#### Given instruction 1
Update the rental scam account from the words "There are variations" through "a small payment.", and write "a classifieds website" wherever "Craigslist" stands.
#### Given instruction 2
Take the rental scam account further, picking up after its final sentence.

One home that I found seemed way too good to be true. For $1200 a month inclusive, I could rent a beautiful 5-bedroom home with wooden floors, new appliances, a finished basement and even a whirlpool tub. That’s a whole lot more house then we have now, for a whole lot less than our current mortgage payment.
I emailed asking for details. I expected a reply saying “sorry, it’s $2200 a month, my bad,” but the reply I actually got was more than a little weird. The English used in the ad was perfect, clearly stripped from a different listing; the English in the email was broken and awkward. Here’s the reply:
Thanks for the email. I own the house and also want you to know that it was due to my transfer to (West Africa, Nigeria) that makes us to leave the house and also want to give it out for rent and looking for a responsible person and God fearing person who can take very good care of the house in our absence.we are not after the money for the rent but want it to be clean all the time and the person that will rent it to take it as if it were its own. So for now, We are here in West Africa and will be staying here for the next 4 years in our new house and also with the keys of the house for rent, we try to look for an agent that we can give this documents and the keys before we left but could not find, and we as well do not want our house to be used any how in our absence that is why we took it along with us. I and my Wife came over to Africa for a missionary work, so i hope you will promise us that you will take very good care of the house. So get back to me if you know you could take care of our house or perhaps experience you have in renting home. Hope you are okay with the price of $1200 per month and the security Deposit is $600.Get back to me for the rental application. You can go and view.
Here is my contact number: +2347058014164 or 0112347058014164
Alarm bells instantly started ringing in my head. What was with the “Hello Dear” opening line? Why the constant references to God and missionary work? And how come they still had the keys and no agent?
This all sounded like the classic Nigerian 419 scam, right down to the broken English and references to religion. So I did a quick search for the exact term “Craigslist Rental Scam Africa.” It turned up over 259,000 hits, including this one about the very same ad I had seen.
After a little more digging around, I found out that this scam has been around for years but is rapidly on the rise due to the rotten economy. Some people, like myself, are looking for a bigger house to rent until we can sell our smaller one. Other people want out of a big house payment, or have bad credit and can’t get a mortgage.
The Associated Press reports:
Because of tighter restrictions on financing for home buyers, many are renting instead. And the rising cost of gas is pulling people closer to work, transportation or schools. Jim Kight, past president of the Rental Housing Association of Greater Portland, says renters bidding for good homes have helped drive up rates at his rental properties as much as 15 percent from a year ago. "This rental market isn't hot; it's beyond that. It's steaming," Kight said. "The sad part is that this kind of market opens it up for these kinds of scams."
Regardless of the situation, the market has been flooded with people looking to rent a home; and when that happens, scammers come out of the woodwork.
There are variations on the theme, but the basic premise is the same. Scammers will take a legitimate listing for a home, complete with pictures, and repost it on Craigslist for a lower price. This gets way more people to bite, people are eager to find a great house for a small payment.
The scammer usually replies with a story about quickly moving out of the country to work as a missionary. References to God and missionary work are supposed to instill a basic level of trust in the potential tenant; if it’s a man of God, he can’t be a bad guy, right?

#### Extracted material
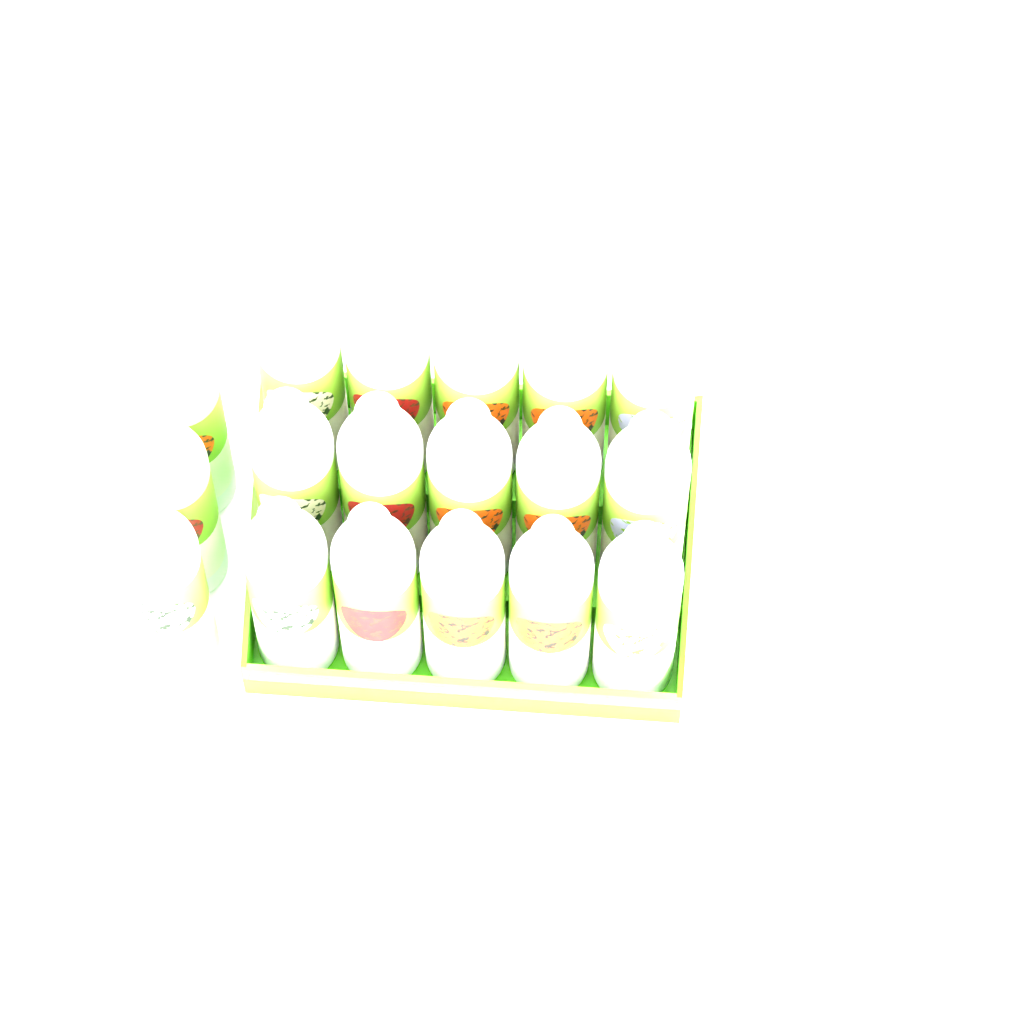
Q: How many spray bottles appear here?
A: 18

==

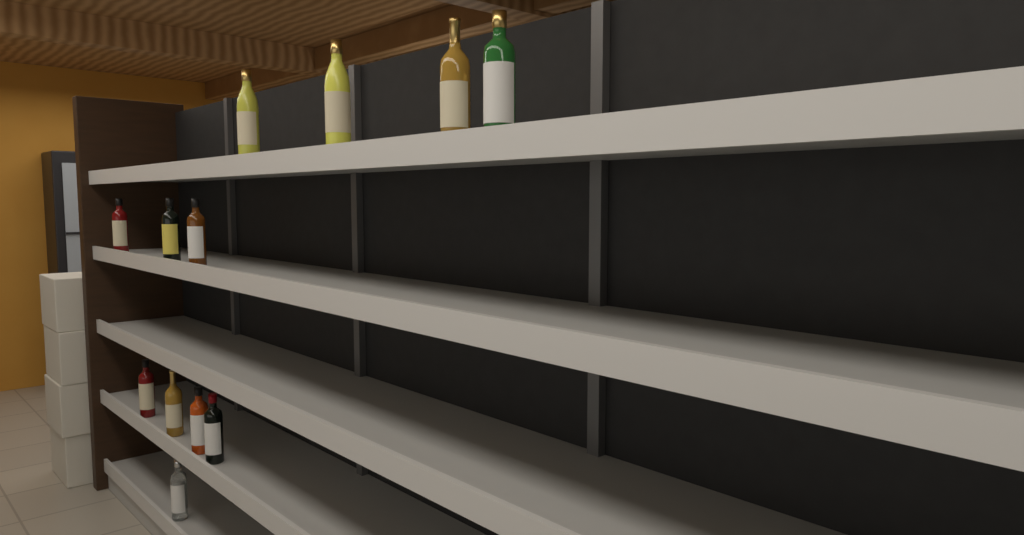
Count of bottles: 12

#### Expected answer 1
There are variations on the theme, but the basic premise is the same. Scammers will take a legitimate listing for a home, complete with pictures, and repost it on a classifieds website for a lower price. This gets way more people to bite, people are eager to find a great house for a small payment.

#### Expected answer 2
The scammer will ask for a month’s rent and a deposit, plus a completed rental agreement. This, of course, is the key to stealing your identity. You may be asked to mail it to someone and the keys will be returned to you. Or, you may get a more sophisticated scammer who will give you a tour of a home first. In the latter case, the con artist may have actually rented the home for a month and plans on scamming many people in one or two days before disappearing.
You may think you’d be too smart to fall for one of these scams, but there are many people who have already fallen victim to this crime. It’s easy enough to dismiss someone speaking pidgin English and asking for money to be sent to Nigeria. 99% of us would spot it. But, what if it was someone with a greater grasp of English, who gave you a tour of the home and had all the right paperwork?
As 10 news reports:
“According to authorities, the scam has recently popped up because the type of locking system on most homes for sale needs an access card. However, the glut of available homes on the market has reduced the supply for the access cards, so many agents have been forced to use older systems.”
So now, the scammers don’t even need to rent the home themselves. They can gain access to a home for rent, and look like a legitimate landlord or agent. So what can you do? How do you know if the rental property is legit?
Unfortunately, this crime hasn’t appeared on the Craigslist sams page yet, but with enough media attention it should make the page soon enough. But a site called rentalscams.org has some great information, like the warning list below.I highly recommend checking it out if you’re in the market for a rental property.
There are commonalities with all rental scam emails. Below are some tips when dissecting a rental scam email.
1. Does the email start out with Sir / Madam?
2. Are there misspellings in the email?
3. Are there character mistakes in the email? i.e Hello,my nameis Susie.
4. Is there excessive capitalization?
5. Does the email reference God, UK, Cashiers Check, Doctor, Nigeria, Reverend, etc.
6. Is the email from a free email provider. i.e gmail, yahoo, aol, hotmail.
7. Does the email refer to another person or agent?
8. Does the email reference wanting to move in site unseen?
If the email has a majority of these commonalities, then the chances are very good it is a scammer. If you are unsure, it is best to not reply to the email.
Scammers aren’t just targeting tenants though. If you’re a homeowner planning on renting out your property, you may also be conned; a site called Fraud Guides offers the following sound advice.
Rental Scam Warning Signs
- You are contacted via email regarding a property. You may have posted on Craigslist, for instance, so email is hardly unexpected.
- Be on the lookout for poor grammar or comments that make no sense.
- The request comes from outside the country. This may turn out to be a legitimate inquiry but once you know it originated from somewhere overseas proceed with caution.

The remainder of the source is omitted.